Laws in India fail to protect media sources
The law in India is in a precarious state on a vital aspect of freedom of the press: the lack of statutory protection of a journalist’s sources. The fundamental right to freedom of speech and expression includes press freedom. This covers an entire process from news gathering, editorial judgement, publication and distribution of printed matter. Press freedom covers all four stages. Curb any of them and press freedom is curbed in its entirety. Of them all, the least understood is the scope of the first stage — the collection of news. It is a reporter’s need and duty to protect the identity of the source of his information. Else, vital information of concern to the people in a democracy would be suppressed. Journalists regard the protection of sources as a matter of professional honour.
In 1963, Lord Cyril Radcliffe inquired into a spy ring in the Admiralty. Two journalists refused to answer questions germane to the inquiry because they entailed disclosure of their sources. Their claim to protection of sources was rejected, and they went to prison. On July 6, 2005, Judith Miller, an investigating reporter for the New York Times, refused to divulge the name of a source. She told the judge: “If journalists cannot be trusted to guarantee confidentiality then journalists cannot function and there cannot be a free press.” She spent 85 days in prison and secured her release only after her informant (I. Lewis ‘Scooter’ Libby) gave her permission to reveal his identity. Three bills were introduced in Congress to provide protection for sources. They were far narrower than the privileges provided by state laws, called “shield laws”. The US Supreme Court had failed dismally. In a leading case, Branzburg vs Hayes, the court was badly split (5-4). Justice Powell’s concurring opinion with the four became the law. It did not suffer from excess of clarity. He let “the balance” of vital interests to be decided in the future “on a case by case” basis.
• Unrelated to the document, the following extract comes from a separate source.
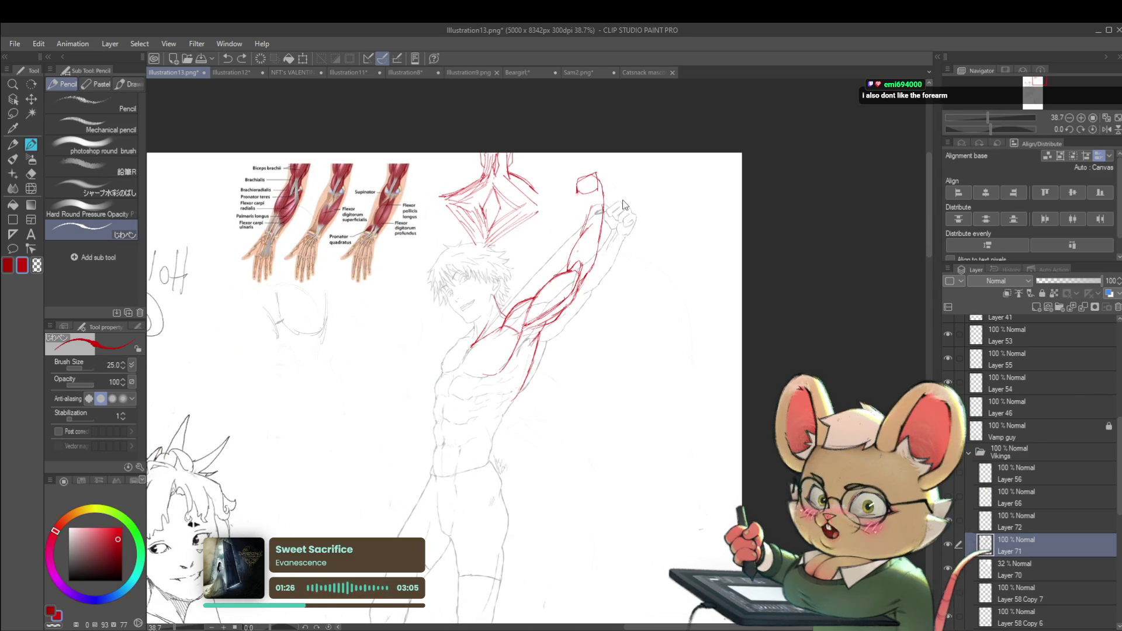
{"action": "scroll", "coordinate": [689, 374], "scroll_direction": "up", "scroll_amount": 2}
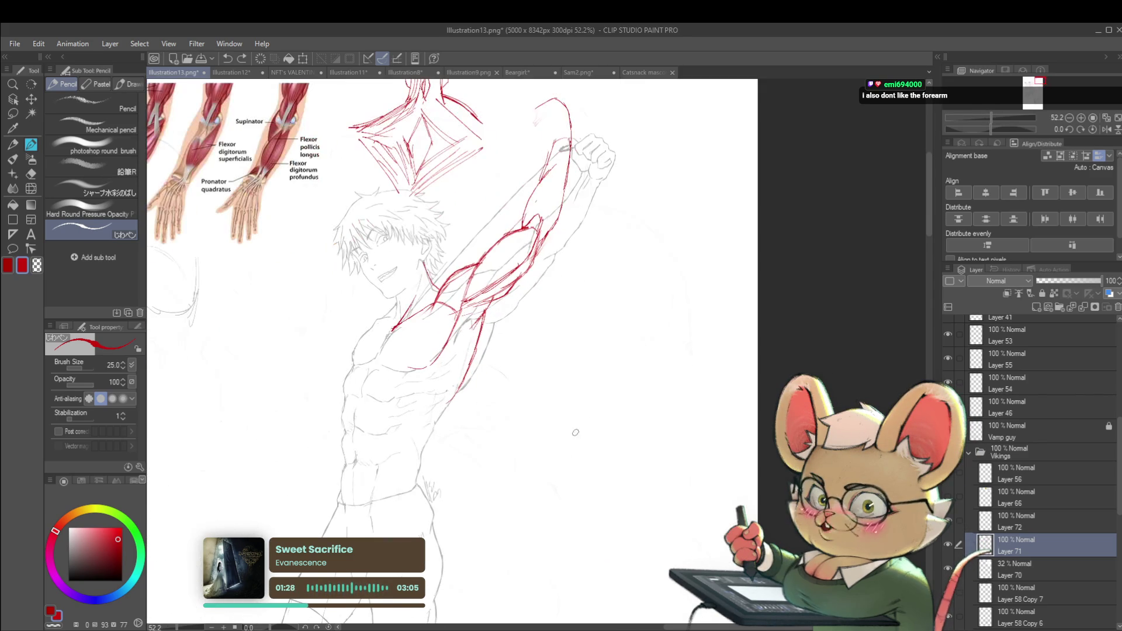
{"action": "left_click_drag", "start_coordinate": [564, 444], "coordinate": [709, 349]}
British case law has had its zigzags, but amidst some splendid dissents. In 1981, Lord Salmon said: “The immunity of the press to reveal its sources of information save in exceptional circumstances is in the public interest, and has been so accepted by the courts for so long that I consider it is wrong now to sweep this immunity away… The freedom of the press depends on this immunity. Were it to disappear so would the sources from which its information is obtained; and the public would be deprived of much of the information to which the public of a free nation is entitled.” Section 10 of the Contempt of Courts Act 1981, enacted in the UK, reads: “No court may require a person to disclose, nor is any person guilty of contempt of court from refusing to disclose, the source of information contained in a publication for which he is responsible unless it is established to the satisfaction of the court that it is necessary in the interests of justice or national security or for the prevention of disorder or crime.” Some judges relaxed the word “necessary”.
A journalist who had lost in the courts in the UK took his case to the European Court of Human Rights. It ruled in his favour: “Having regard to the importance of the protection of journalistic sources for press freedom in a democratic society and the potentially chilling effect an order of source disclosure has on the exercise of that freedom, such a measure cannot be compatible with Article 10 of the (European) Convention (on Human Rights) unless it is justified by an overriding requirement in the public interest.” Since Article 10 of the Convention is of the same tenor as Article 19 of the Indian constitution — and presumably of similar provisions in other constitutions — the ruling is a highly persuasive authority. It does not, however, dispense with the need for legislation that explicitly protects journalists’ sources while giving the courts power to order disclosure on specified grounds in compelling circumstances.